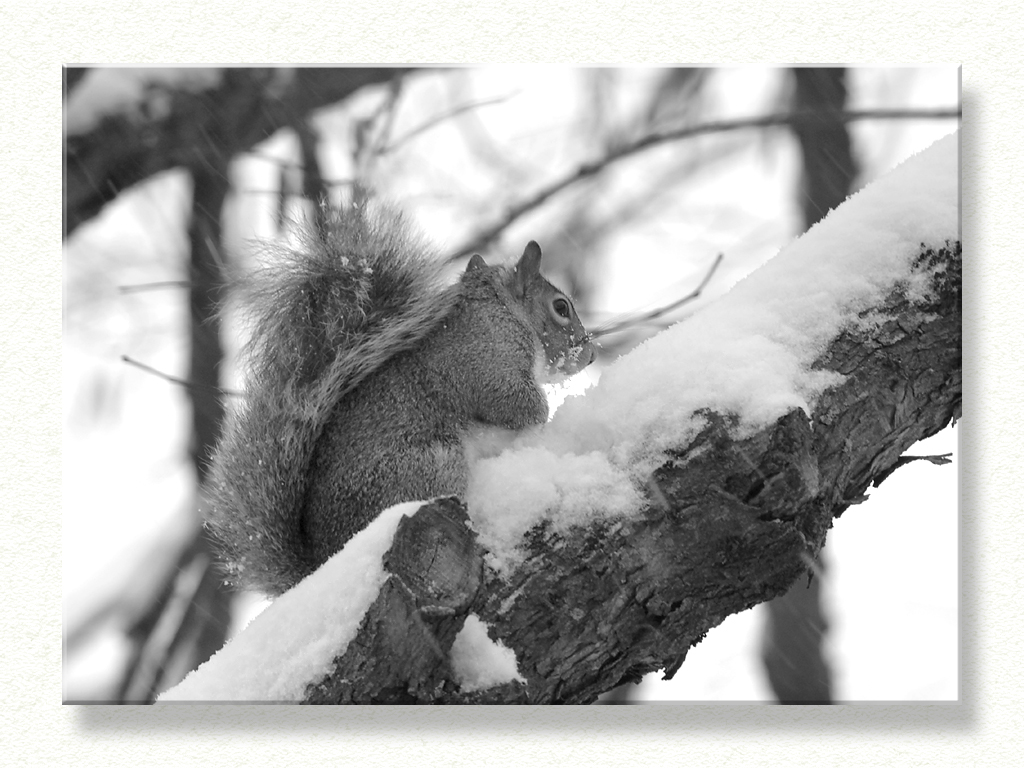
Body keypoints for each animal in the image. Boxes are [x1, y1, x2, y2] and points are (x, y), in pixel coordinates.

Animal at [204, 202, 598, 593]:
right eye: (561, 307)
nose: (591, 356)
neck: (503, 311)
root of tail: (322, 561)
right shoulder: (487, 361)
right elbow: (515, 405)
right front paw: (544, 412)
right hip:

*-*-*

== PROBLEM DESCRIPTION ==
Could you copy every record above exactly, leaving out the pictures?

== EXPECTED ANSWER ==
Body keypoints for each animal in the image. Boxes are [x1, y1, x2, y2] and points are (x, y), in pixel coordinates.

Animal at [204, 202, 598, 593]:
right eye: (561, 307)
nose: (591, 356)
neck: (503, 311)
root of tail: (322, 561)
right shoulder: (487, 361)
right elbow: (515, 405)
right front paw: (544, 412)
right hip:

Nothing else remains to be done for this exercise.